Return the number of packed examples.

After packing, each row of segment_ids contains the ids of packed examples. For some model inputs, some features could have some examples but not others. For example, two tasks in a multimodal setup could be: (1). text -> text, and (2). image -> text. Examples from (1) will be missing image input feature and examples from (2) will be missing text input feature.

To count the packed examples, we count the unique ids in segment_ids excluding 0s (because of padding). It can be implemented by counting the number of non-zero values in the first discrete difference along axis=1, plus the number of rows in segment_ids, and minus the number of padded examples.

Example

[[1, 1, 3, 3, 0, 0],

[2, 2, 2, 2, 2, 2], [2, 7, 7, 7, 7, 0]] has 5 packed examples.

Parameters:

segment_ids – [B, L] array.

Returns:

Scalar count.

t5x.models.remove_prefix(sequence, prefix_length)[source]#

Vectorized version of remove_prefix. Takes similar arguments as remove_prefix but with additional array axes over which remove_prefix is mapped.

Original documentation:

Remove the prefix portion and shift to the left by the prefix length.

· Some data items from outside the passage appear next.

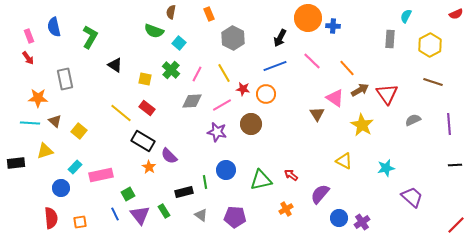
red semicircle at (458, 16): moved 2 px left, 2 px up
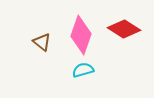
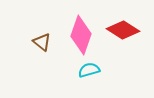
red diamond: moved 1 px left, 1 px down
cyan semicircle: moved 6 px right
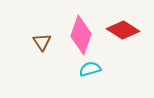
brown triangle: rotated 18 degrees clockwise
cyan semicircle: moved 1 px right, 1 px up
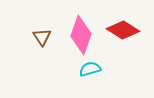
brown triangle: moved 5 px up
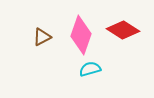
brown triangle: rotated 36 degrees clockwise
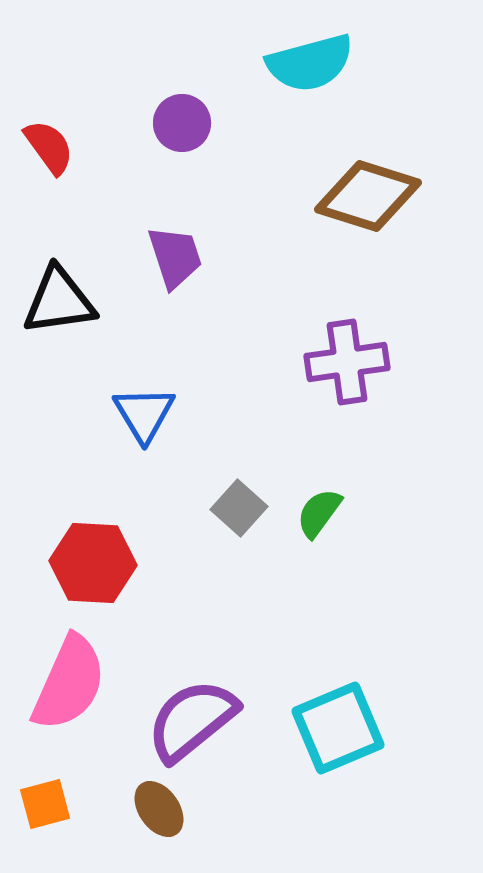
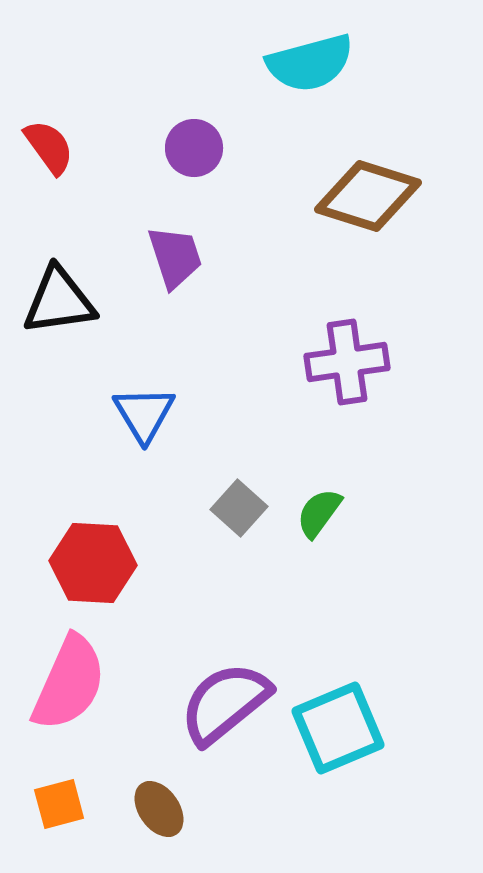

The example below uses non-decorated function definition, i.e., arrays do not have batch dimension. jax.vmap internally inserts the batch dimension at axis=0. The shape annotations do not include the batch dimension either.

Example: `python sequence = [1, 2, 3, 4, 5, 6, 7, 0] prefix_length = 2 remove_prefix(sequence, prefix_length) = [3, 4, 5, 6, 7, 0, 0, 0] `

Note that this function assumes that the padding token has an id of 0.

Args:

sequence: [length] array. prefix_length: scalar, i.e., rank 0 array.

Returns:

[length] array with the prefix removed and the suffix shifted.